Text extract:

Book-bot.com - read famous books online for free

Moral Philosophy by S. J. Joseph Rickaby
page 36 of 356 (10%)


CHAPTER III.

OF HUMAN ACTS.

SECTION I.--_What makes a human act less voluntary_.


1. See c. i., nn. 2, 3, 4.

2. An act is more or less voluntary, as it is done with more or less
knowledge, and proceeds more or less fully and purely from the will
properly so called. Whatever diminishes knowledge, or partially
supplants the will, takes off from the voluntariness of the act. _An
act is rendered less voluntary by ignorance, by passionate desire, and
by fear_.

Stated exercise 1:
Copy the part of the passage on human acts that opens with the words containing "Moral Philosophy by" and closes with "nn. 2, 3, 4.".

Records for the exercise:
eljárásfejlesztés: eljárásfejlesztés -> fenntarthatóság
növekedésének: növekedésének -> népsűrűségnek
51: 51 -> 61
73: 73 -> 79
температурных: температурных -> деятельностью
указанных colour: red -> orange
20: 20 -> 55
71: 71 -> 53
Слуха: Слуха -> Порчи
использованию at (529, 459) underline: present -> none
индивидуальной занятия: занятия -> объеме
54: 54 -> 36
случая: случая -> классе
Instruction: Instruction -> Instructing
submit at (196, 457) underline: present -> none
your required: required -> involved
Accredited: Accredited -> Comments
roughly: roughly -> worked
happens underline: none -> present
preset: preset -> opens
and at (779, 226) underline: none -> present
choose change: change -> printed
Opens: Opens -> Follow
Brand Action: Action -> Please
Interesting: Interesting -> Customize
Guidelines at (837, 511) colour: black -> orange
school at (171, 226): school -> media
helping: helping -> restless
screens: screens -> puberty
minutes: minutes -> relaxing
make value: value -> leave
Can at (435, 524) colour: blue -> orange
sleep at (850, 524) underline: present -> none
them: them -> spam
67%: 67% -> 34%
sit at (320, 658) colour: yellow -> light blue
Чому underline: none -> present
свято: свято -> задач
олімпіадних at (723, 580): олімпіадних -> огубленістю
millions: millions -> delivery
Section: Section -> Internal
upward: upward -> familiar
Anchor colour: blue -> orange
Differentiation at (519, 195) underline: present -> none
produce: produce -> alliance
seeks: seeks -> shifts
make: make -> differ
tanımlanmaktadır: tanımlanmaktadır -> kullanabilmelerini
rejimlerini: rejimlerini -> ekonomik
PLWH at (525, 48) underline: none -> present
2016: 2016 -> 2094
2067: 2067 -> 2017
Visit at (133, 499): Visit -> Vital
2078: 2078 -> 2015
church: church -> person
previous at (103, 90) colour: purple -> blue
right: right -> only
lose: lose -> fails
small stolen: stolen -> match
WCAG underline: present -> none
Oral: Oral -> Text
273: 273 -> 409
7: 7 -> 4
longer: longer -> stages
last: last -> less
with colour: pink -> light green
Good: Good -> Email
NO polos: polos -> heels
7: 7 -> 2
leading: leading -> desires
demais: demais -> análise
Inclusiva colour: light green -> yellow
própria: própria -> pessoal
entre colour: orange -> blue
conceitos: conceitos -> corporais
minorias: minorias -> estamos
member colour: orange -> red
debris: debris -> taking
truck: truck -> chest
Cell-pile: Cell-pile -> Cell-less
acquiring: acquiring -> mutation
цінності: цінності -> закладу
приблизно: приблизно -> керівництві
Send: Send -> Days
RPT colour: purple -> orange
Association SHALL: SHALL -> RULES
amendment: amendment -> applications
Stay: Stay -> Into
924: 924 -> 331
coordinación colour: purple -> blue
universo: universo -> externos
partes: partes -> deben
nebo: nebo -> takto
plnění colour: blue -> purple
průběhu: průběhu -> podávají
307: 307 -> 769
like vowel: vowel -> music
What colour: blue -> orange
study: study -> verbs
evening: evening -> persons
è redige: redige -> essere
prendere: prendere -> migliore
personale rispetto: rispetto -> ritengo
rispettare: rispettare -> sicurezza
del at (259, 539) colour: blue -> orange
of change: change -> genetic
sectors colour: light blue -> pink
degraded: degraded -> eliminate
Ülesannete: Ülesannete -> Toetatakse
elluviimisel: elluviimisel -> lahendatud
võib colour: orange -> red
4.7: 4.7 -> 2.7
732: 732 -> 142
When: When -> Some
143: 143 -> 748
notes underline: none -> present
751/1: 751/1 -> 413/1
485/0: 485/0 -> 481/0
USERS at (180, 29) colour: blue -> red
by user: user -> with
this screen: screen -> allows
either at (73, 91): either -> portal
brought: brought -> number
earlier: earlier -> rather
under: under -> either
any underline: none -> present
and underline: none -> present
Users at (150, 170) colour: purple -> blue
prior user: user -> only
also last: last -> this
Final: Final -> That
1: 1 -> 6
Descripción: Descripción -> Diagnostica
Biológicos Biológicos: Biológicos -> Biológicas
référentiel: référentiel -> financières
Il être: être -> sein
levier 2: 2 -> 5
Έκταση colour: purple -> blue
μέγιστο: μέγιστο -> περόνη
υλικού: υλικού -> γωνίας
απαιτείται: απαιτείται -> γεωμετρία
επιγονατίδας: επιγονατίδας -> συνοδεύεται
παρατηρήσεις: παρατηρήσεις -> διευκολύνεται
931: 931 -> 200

Stated exercise 2:
Repeat the rows word for word, from the first row through the row that contains "Can at (435, 524) colour: blue -> orange".

Exercise answer 1:
Moral Philosophy by S. J. Joseph Rickaby
page 36 of 356 (10%)


CHAPTER III.

OF HUMAN ACTS.

SECTION I.--_What makes a human act less voluntary_.


1. See c. i., nn. 2, 3, 4.

Exercise answer 2:
eljárásfejlesztés: eljárásfejlesztés -> fenntarthatóság
növekedésének: növekedésének -> népsűrűségnek
51: 51 -> 61
73: 73 -> 79
температурных: температурных -> деятельностью
указанных colour: red -> orange
20: 20 -> 55
71: 71 -> 53
Слуха: Слуха -> Порчи
использованию at (529, 459) underline: present -> none
индивидуальной занятия: занятия -> объеме
54: 54 -> 36
случая: случая -> классе
Instruction: Instruction -> Instructing
submit at (196, 457) underline: present -> none
your required: required -> involved
Accredited: Accredited -> Comments
roughly: roughly -> worked
happens underline: none -> present
preset: preset -> opens
and at (779, 226) underline: none -> present
choose change: change -> printed
Opens: Opens -> Follow
Brand Action: Action -> Please
Interesting: Interesting -> Customize
Guidelines at (837, 511) colour: black -> orange
school at (171, 226): school -> media
helping: helping -> restless
screens: screens -> puberty
minutes: minutes -> relaxing
make value: value -> leave
Can at (435, 524) colour: blue -> orange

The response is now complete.